After completing extensive archival research, McEvoy published the article “Irish immigrants in Peru during the 19th Century” in a journal that focuses on Irish migration in Latin America. More recently, McEvoy was awarded an Arnold Grant that has allowed her to complete further research, and, with the help of students Robyn Moore ’14, Melany Reyes-Rodriguez ’15, and Sarah Wise ’14, to transcribe over 50 personal letters between an Irish family living in Peru and the United States between 1851-1878.
Through these transcriptions, Patrick, John, and James Dowling (James pictured at right) are given a voice and the opportunity to narrate the history of Irish immigrants from a unique, personal perspective.
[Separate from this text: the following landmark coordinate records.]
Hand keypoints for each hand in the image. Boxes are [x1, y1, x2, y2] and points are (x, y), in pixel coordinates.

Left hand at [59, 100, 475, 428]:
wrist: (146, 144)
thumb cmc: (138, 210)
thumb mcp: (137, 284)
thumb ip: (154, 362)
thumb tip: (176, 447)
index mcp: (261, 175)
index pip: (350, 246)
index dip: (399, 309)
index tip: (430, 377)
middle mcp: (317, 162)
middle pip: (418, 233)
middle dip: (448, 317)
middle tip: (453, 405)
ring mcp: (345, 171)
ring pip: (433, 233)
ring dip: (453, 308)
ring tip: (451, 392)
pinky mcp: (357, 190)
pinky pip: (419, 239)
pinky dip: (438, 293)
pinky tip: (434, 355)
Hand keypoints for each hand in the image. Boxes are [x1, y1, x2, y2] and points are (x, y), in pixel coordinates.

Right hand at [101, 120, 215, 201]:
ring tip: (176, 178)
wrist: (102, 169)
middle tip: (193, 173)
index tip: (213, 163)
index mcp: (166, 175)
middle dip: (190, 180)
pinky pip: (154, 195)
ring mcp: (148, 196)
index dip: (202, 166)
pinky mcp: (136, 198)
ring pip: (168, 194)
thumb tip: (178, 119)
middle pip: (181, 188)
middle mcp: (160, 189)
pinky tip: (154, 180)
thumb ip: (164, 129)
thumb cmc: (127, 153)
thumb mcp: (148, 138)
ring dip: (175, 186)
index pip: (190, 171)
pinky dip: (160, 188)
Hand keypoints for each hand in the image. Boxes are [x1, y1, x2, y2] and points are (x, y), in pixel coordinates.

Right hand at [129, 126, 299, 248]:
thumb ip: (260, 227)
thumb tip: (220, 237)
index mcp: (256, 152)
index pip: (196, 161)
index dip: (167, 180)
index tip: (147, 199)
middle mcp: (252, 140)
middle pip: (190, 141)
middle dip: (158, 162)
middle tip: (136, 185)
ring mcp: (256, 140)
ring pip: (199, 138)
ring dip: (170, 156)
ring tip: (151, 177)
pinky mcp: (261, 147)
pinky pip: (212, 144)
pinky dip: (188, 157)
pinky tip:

Obtained from the Indiana Historical Society, the series of letters contain correspondence between a father living in Peru, a son who was sent to study in the United States, and an uncle living in the United States.
According to McEvoy, the letters are significant in that they provide a “personal perspective of the social and economic conditions of the country” while also showing individual transformations due to the environment and time.
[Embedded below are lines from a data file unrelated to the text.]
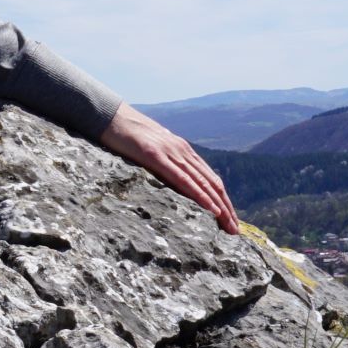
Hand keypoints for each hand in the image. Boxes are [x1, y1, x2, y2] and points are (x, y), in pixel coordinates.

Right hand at [98, 103, 240, 233]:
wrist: (111, 116)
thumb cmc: (127, 135)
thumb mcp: (150, 149)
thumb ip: (163, 162)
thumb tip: (169, 181)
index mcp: (183, 150)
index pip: (210, 178)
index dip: (222, 199)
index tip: (230, 218)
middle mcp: (183, 151)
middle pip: (212, 184)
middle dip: (226, 208)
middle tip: (236, 231)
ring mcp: (171, 153)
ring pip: (203, 184)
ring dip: (219, 207)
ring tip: (229, 225)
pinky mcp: (156, 157)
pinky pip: (183, 180)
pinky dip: (200, 196)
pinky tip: (211, 209)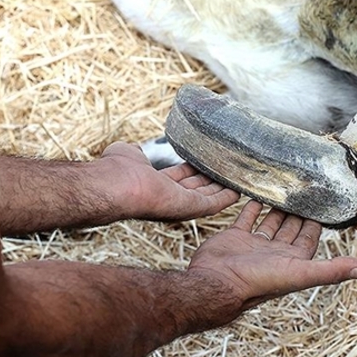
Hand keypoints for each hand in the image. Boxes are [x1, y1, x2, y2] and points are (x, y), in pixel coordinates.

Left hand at [97, 142, 239, 221]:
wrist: (115, 184)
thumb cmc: (116, 170)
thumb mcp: (128, 154)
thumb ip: (135, 152)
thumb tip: (134, 149)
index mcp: (156, 185)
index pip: (180, 177)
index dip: (194, 169)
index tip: (207, 161)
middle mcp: (170, 197)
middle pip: (197, 188)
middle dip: (213, 179)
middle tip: (229, 167)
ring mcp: (181, 204)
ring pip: (209, 196)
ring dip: (224, 188)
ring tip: (241, 177)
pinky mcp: (191, 208)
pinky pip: (214, 203)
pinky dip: (227, 198)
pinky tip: (240, 190)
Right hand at [185, 201, 356, 324]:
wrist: (216, 283)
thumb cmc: (258, 282)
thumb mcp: (300, 273)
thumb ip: (331, 270)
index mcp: (293, 261)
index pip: (310, 238)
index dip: (317, 223)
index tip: (325, 204)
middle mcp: (275, 253)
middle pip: (292, 228)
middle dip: (299, 212)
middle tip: (306, 190)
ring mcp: (254, 245)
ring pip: (271, 222)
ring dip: (279, 208)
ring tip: (286, 188)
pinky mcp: (235, 236)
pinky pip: (247, 217)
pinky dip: (252, 206)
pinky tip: (257, 193)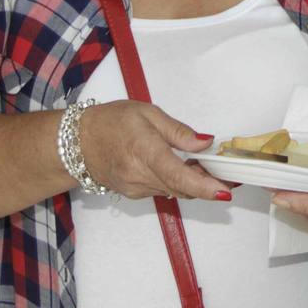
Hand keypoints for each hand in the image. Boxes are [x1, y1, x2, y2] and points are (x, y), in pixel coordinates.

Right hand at [78, 100, 233, 200]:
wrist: (77, 143)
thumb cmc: (111, 122)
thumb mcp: (147, 113)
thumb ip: (178, 131)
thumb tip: (205, 143)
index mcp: (144, 152)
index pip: (178, 176)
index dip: (204, 186)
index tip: (224, 191)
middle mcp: (140, 176)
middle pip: (182, 187)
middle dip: (209, 183)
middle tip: (230, 173)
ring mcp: (136, 189)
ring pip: (175, 190)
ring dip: (195, 182)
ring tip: (210, 166)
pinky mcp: (135, 193)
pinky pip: (164, 190)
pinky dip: (179, 182)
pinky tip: (187, 169)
In order to better understand the significance of historical personal correspondence, McEvoy asked her student-collaborators to research and understand the theory related to this method of communication in addition to their responsibility of transcribing.
After theory was mastered and transcriptions complete, Moore and Reyes categorized and analyzed the letters’ main topics, arranging them in an article that they plan to present at the 2014 Mid Atlantic Council of Latin American Studies (MACLAS) conference which will be held March 7-8 at Rutgers University.
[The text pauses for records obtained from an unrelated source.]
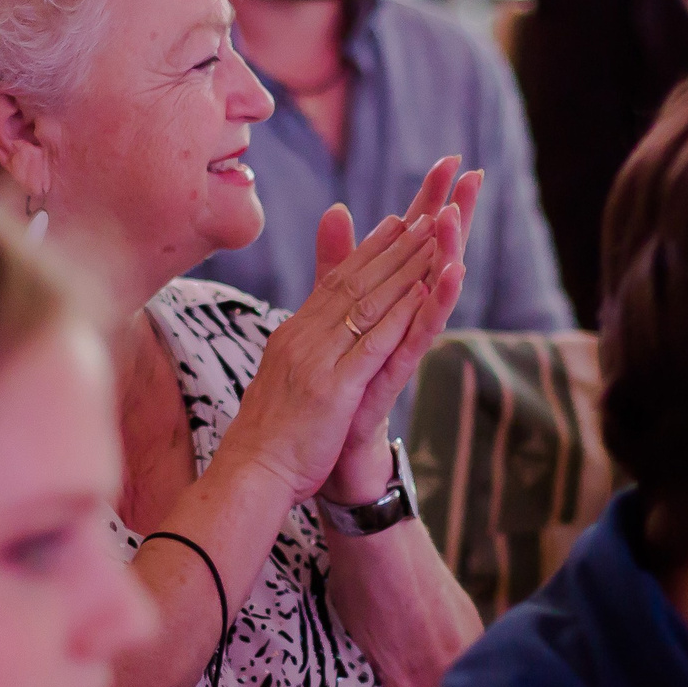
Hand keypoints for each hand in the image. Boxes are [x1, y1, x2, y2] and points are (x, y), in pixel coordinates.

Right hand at [217, 204, 443, 504]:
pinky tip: (424, 292)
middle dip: (395, 245)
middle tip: (429, 213)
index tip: (399, 221)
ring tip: (436, 238)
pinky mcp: (334, 390)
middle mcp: (304, 338)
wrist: (251, 473)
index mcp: (293, 334)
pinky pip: (373, 344)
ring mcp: (318, 361)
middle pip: (355, 280)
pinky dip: (399, 315)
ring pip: (367, 303)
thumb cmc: (270, 432)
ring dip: (405, 267)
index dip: (370, 249)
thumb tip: (310, 317)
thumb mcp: (284, 375)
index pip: (336, 280)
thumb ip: (302, 340)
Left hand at [322, 157, 480, 503]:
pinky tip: (446, 280)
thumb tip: (338, 209)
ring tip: (456, 218)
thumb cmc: (341, 383)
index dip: (431, 200)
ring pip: (431, 294)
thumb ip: (339, 261)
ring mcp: (402, 346)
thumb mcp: (337, 311)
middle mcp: (404, 319)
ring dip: (446, 255)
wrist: (331, 448)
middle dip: (454, 217)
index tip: (450, 159)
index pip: (415, 241)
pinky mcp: (394, 375)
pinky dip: (432, 309)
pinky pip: (418, 337)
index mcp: (390, 301)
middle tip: (474, 175)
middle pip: (435, 258)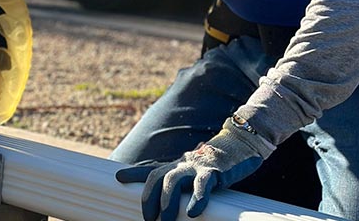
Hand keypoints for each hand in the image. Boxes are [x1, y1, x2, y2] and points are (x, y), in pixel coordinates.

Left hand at [115, 117, 275, 220]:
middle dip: (148, 198)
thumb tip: (169, 204)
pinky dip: (195, 199)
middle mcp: (182, 164)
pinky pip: (202, 186)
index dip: (133, 173)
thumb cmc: (215, 166)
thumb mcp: (193, 174)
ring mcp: (196, 167)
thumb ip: (179, 184)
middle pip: (157, 176)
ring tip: (164, 220)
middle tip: (148, 219)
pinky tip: (192, 212)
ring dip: (166, 201)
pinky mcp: (213, 172)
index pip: (150, 169)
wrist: (240, 145)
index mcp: (176, 166)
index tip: (118, 177)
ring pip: (173, 180)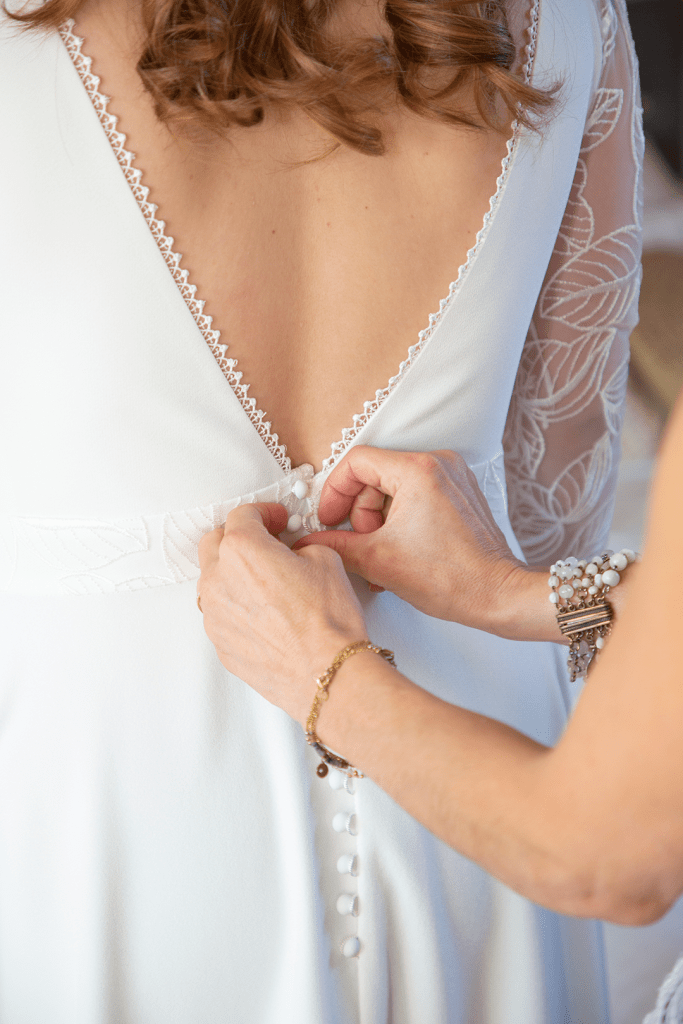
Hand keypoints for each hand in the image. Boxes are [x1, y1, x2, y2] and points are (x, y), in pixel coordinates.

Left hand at [197, 503, 367, 724]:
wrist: (327, 673)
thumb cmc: (327, 622)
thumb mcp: (325, 560)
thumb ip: (299, 546)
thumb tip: (293, 552)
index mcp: (241, 550)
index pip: (242, 515)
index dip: (264, 513)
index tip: (276, 520)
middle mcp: (218, 580)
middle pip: (216, 543)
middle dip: (239, 538)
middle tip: (267, 544)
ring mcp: (214, 615)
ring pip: (214, 580)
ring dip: (234, 574)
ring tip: (267, 583)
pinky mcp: (220, 643)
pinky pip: (222, 613)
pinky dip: (238, 606)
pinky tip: (267, 614)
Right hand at [296, 447, 527, 633]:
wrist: (498, 595)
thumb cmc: (453, 578)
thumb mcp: (379, 561)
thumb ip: (336, 545)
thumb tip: (311, 541)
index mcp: (418, 470)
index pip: (357, 462)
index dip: (334, 491)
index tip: (328, 518)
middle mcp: (438, 464)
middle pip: (375, 476)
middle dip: (360, 513)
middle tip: (359, 544)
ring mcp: (452, 477)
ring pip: (394, 488)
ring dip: (378, 521)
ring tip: (380, 555)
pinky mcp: (459, 494)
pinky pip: (415, 496)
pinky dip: (399, 520)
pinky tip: (396, 551)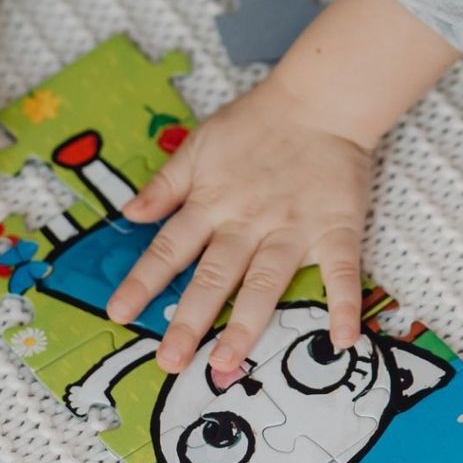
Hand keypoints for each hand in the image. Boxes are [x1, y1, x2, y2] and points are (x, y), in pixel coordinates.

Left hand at [104, 77, 373, 372]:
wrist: (320, 100)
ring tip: (228, 362)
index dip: (143, 281)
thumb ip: (166, 184)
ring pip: (266, 281)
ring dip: (247, 323)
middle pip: (214, 275)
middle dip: (190, 320)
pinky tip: (342, 340)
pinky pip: (341, 272)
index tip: (119, 313)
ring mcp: (293, 228)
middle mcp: (248, 222)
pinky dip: (343, 305)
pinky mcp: (336, 229)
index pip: (170, 248)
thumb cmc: (257, 122)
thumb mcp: (199, 145)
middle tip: (170, 363)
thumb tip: (129, 215)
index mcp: (212, 202)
“The student process of transcribing, theorizing, and categorizing is unique for students and is beneficial for them in understanding Spanish,” McEvoy said. Though some letters were writen in English, many of the earliest were completely written in Spanish. The final paper that Moore and Reyes-Rodriguez will present will also be written completely in Spanish, providing an opportunity for the Spanish majors to polish their written communication skills.
After the 2014 conference, McEvoy plans to build on the existing project. A similar series of letters have been located at Columbia University, and she hopes that a new group of students will share her desire to provide voices for the Irish immigrants that have been silent for many years.
“A lot of history has been written about Irish during the great famine around the world, but they also made a great impact in Peru. This is where letters can speak,” McEvoy said.